Ich musste während der kurzen Demo zweimal weggehen, um mich zu sammeln, aber beide Male kam ich zurück. Es war irgendwie befriedigend, etwas so intensiv zu fühlen, meinen Körper es verarbeiten zu lassen und dann wiederzukommen, um mehr zu bekommen. Schließlich lieh und kaufte ich mir das komplette Spiel und probierte weitere Horrorspiele und -filme aus, um dieses Unbehagen zu spüren – und es auf meine eigene Art zu überwinden. Von da an konnte ich diese Denkweise ganz langsam anwenden, um meine Komfortzone in anderen Bereichen meines Lebens zu verlassen.
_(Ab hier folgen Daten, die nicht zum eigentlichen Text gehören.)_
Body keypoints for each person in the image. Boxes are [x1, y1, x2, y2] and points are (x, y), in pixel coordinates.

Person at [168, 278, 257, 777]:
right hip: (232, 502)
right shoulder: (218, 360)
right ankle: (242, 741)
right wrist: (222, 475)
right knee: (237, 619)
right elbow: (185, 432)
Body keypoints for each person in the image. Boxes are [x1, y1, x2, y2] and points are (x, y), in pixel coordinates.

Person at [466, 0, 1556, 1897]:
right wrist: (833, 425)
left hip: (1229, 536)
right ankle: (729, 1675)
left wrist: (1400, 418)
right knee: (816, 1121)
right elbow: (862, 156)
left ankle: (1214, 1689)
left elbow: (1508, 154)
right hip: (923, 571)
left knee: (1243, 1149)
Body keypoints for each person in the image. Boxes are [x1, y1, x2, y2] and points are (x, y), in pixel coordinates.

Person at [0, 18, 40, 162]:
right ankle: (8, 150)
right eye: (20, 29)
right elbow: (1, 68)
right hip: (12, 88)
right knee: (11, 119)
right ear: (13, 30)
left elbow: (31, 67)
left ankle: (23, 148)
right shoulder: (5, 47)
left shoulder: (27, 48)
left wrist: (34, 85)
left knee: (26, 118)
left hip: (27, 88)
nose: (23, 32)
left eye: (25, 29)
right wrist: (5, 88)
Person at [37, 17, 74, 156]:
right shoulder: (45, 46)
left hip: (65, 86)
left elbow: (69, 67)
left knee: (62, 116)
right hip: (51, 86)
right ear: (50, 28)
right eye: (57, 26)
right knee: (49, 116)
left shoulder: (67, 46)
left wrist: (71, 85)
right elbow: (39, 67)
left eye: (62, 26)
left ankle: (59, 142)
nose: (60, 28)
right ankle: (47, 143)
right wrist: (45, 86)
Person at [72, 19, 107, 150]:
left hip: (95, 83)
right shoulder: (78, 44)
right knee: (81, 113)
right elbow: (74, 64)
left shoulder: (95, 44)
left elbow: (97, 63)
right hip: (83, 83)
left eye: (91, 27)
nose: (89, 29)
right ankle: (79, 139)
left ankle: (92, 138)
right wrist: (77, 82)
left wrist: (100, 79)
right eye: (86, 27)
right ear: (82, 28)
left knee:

Bin ich jetzt ein Partylöwe? Weit gefehlt. Lebe ich immer noch nach Routine? Extrem. Aber ich bin nicht von diesen Dingen gefangen. Ich weiß, dass ich mit dem Unbehagen umgehen kann, aus dem Vertrauten und Sicheren auszubrechen, denn wie in Spielen ist die Angst selbst schlimmer als jedes schlechte Ergebnis. Ich werde es überleben, wenn ich nicht zur exakt gleichen Zeit wie immer zu Mittag esse, und wenn mich der Mitarbeiter bei Costco fragt, ob ich Fenster und Türen brauche, und ich antworte: „Nur wenn ein Haus dazugehört“, ist das Schlimmste, was er tun kann, nicht zu lachen (was er nicht getan hat). Wenn ich mich als alleinlebende Erwachsene nicht dazu zwinge, wird es niemand tun. Horrorspiele geben mir den Raum, mich mit dem Unbehagen anzufreunden, sodass ich zumindest dagegen ankämpfen kann, als Einsiedler zu enden.